First, he says, the history of investing outside one's own country is “replete with failures. Second, if you are going to overcome that inherent problem, you need to be on the ground with local people who are well plugged in to the deal flow network and the local financing markets.”
Rubenstein notes that Carlyle's scale of global private investing has never before been attempted, and that therefore “the jury is still out on whether American groups investing in Europe, Asia, Japan, Latin America, Russia and India are going to make large sums of money.” The Carlyle Group, he adds, believes when the proverbial verdict on cross-border private investing comes in, it will vindicate his firm's model. “We think that there is a lot of money that will be made,” he says.
Rubenstein's final point further highlights the difference between him and Schwarzman on the matter. Rubenstein says that he, too, has discovered a tool that makes it far easier to run a global firm, albeit one that does not communicate facial expressions very effectively: e-mail. “If you are e-mail illiterate, as I was until not too long ago, it would be difficult to see how you can sit at your desk and talk to people in Hong Kong in a way that doesn't take a lot of time and waste a lot of money.”
The Carlyle Group
The next generation
When the much-discussed, seldom-resolved issue of succession comes up, both men dutifully address it, and both seem wistful at contemplating themselves without their firms and their firms without them. “I've noticed increasingly that my colleagues always raise this issue, so I must be getting older,” Rubenstein says wryly. “In order to keep younger partners happy and fully engaged, you have to give them a bigger piece of the pie and, at some point, more leadership responsibility. You have to plan for that.

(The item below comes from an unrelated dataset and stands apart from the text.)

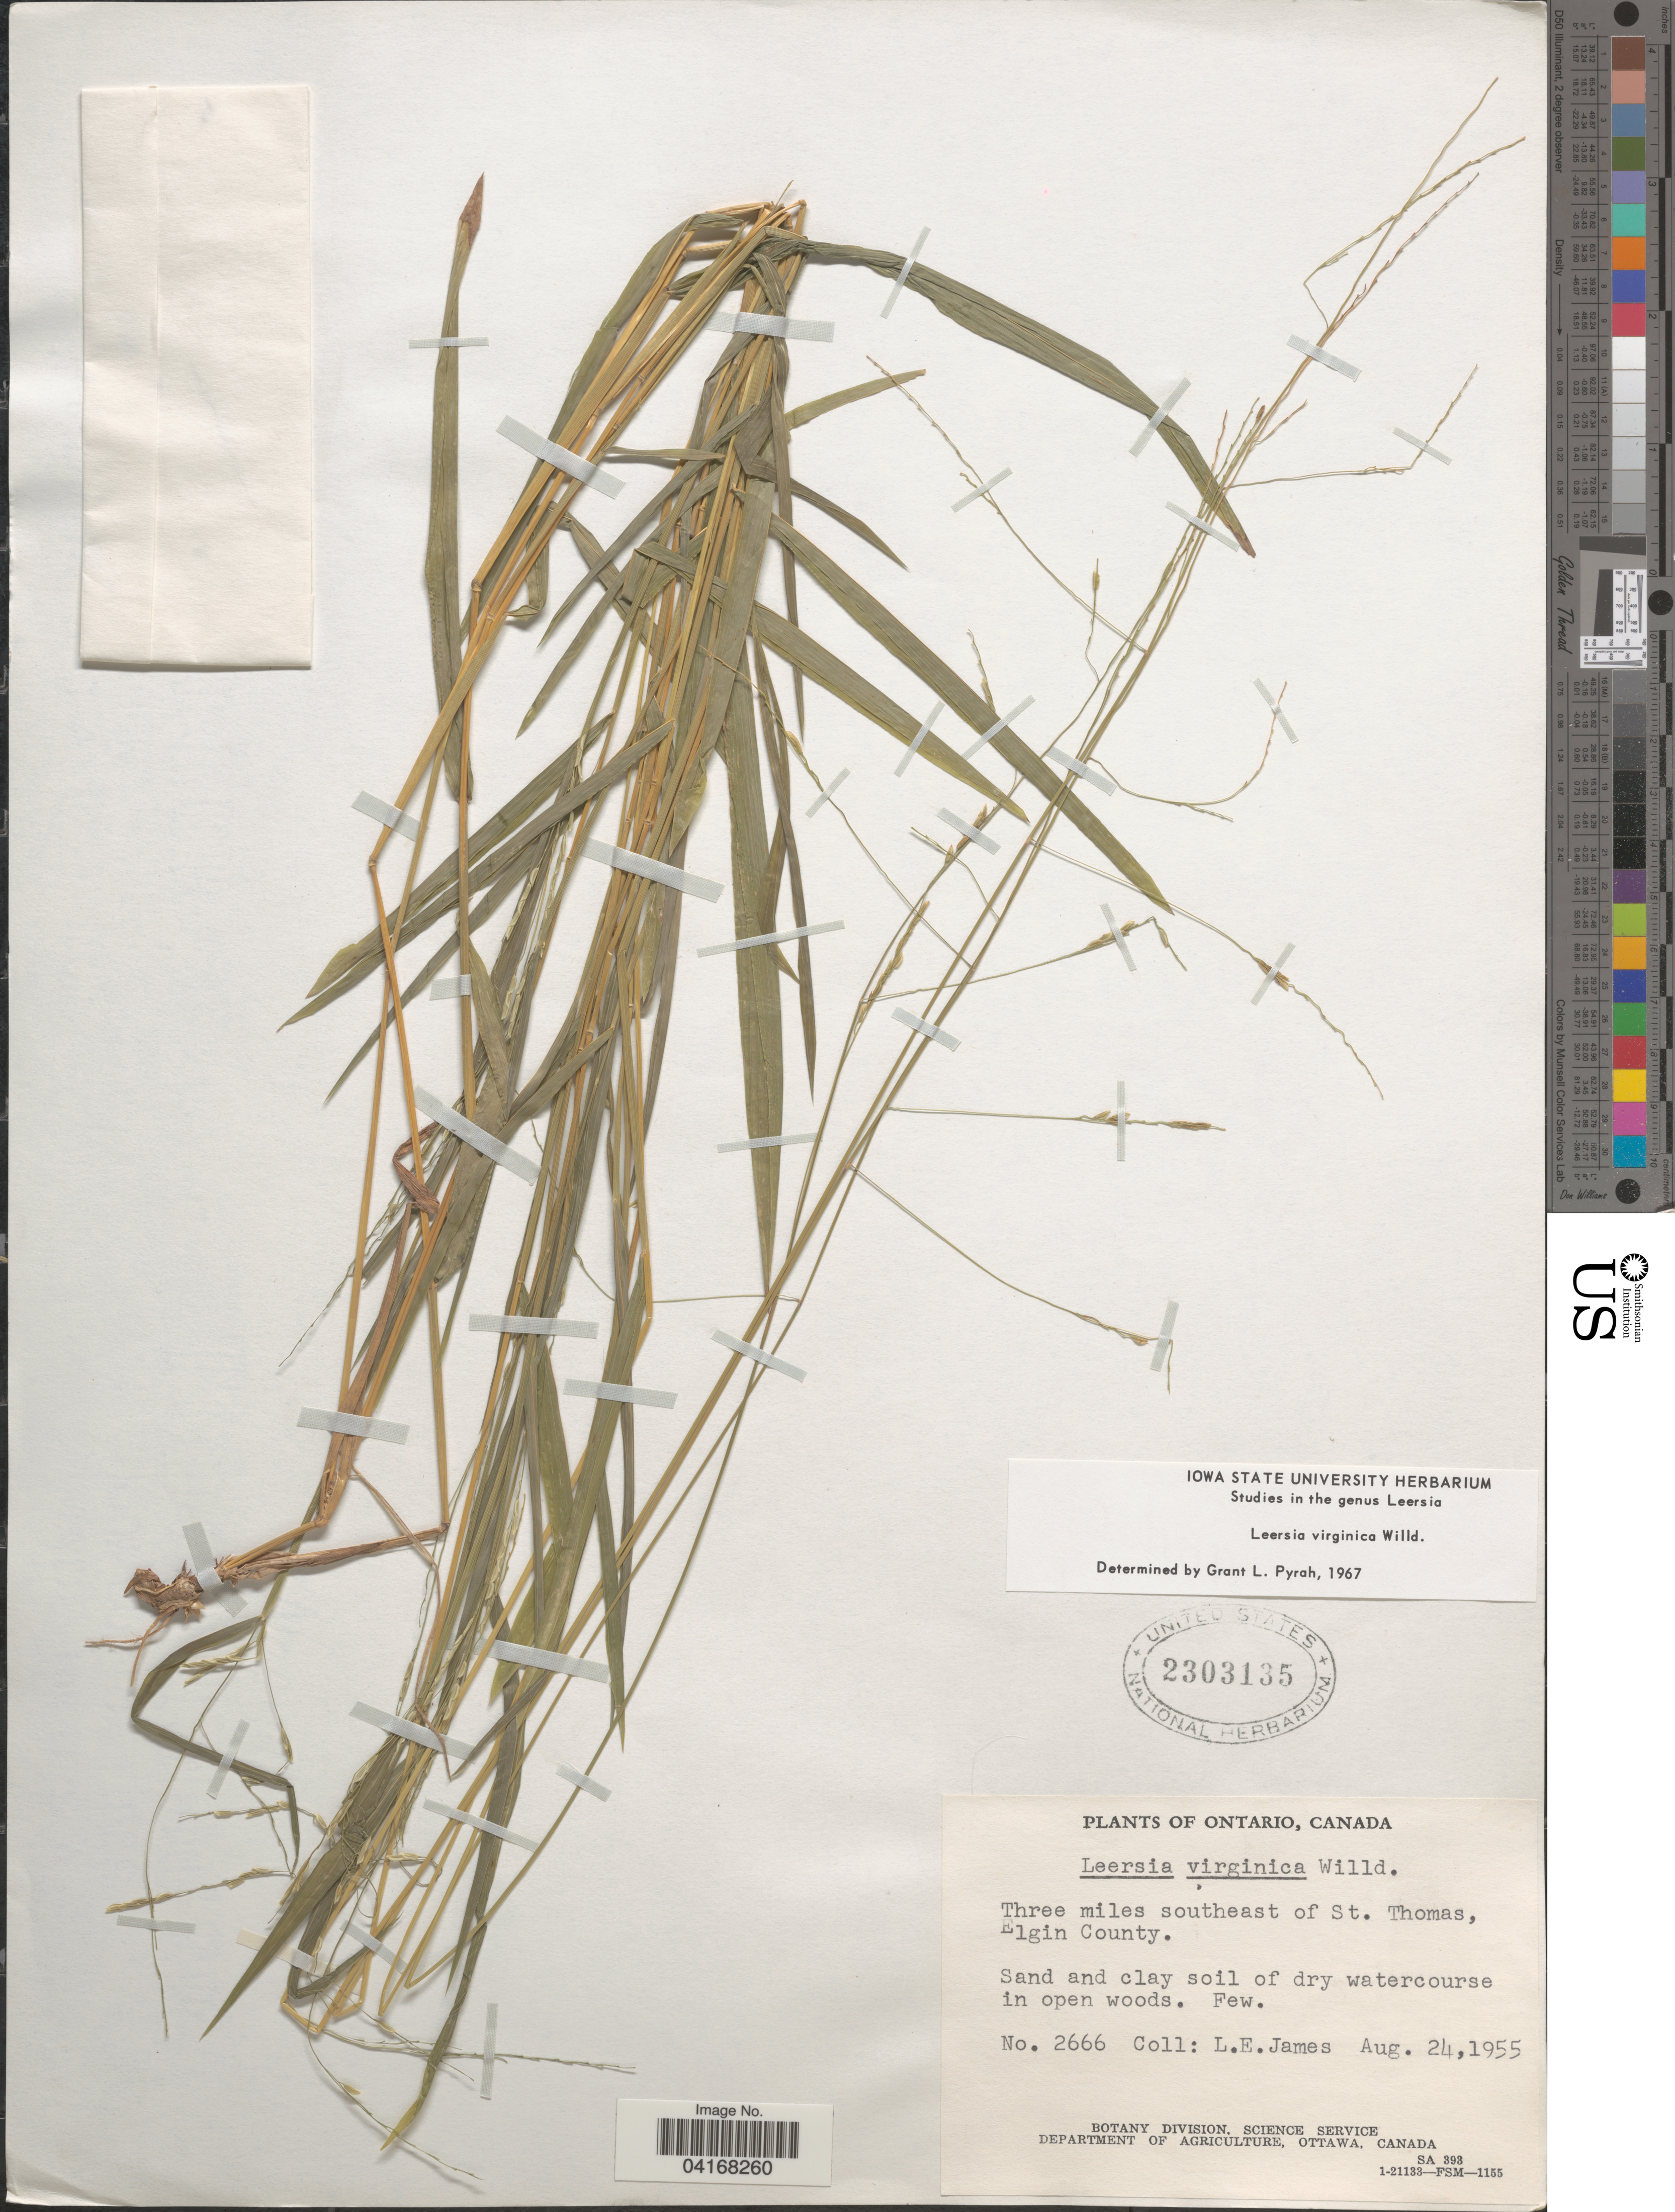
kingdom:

Our industry has not yet had a complete second generation that has worked, because the industry is so new. In our case, I think we still have some years to go before that issue has to be faced.”
“Oh geez,” says Schwarzman, when asked about the value of Blackstone without him. “If something were to happen to me, while it certainly would be terrible for me, the firm would do very well.” He notes the recent addition of Hamilton James, a former chairman of Global Investment Banking and Private Equity at Credit Suisse First Boston, as Blackstone's vice-chairman. This, he says, is further evidence of the firm's diversity of managerial talent. “I have no concerns whatsoever that we can make it to the next generation. People who have been making decisions together for 15 years will do fine if one person is removed from the mix. Any good leader will have imparted a type of thinking and discipline which does not go away. The importance of founders decreases significantly as the firm institutionalises.”
Schwarzman may be half right. Today, few private equity firms are more institutionalised than Blackstone and Carlyle. But it would be equally hard to find two founders of greater importance to their respective organisations.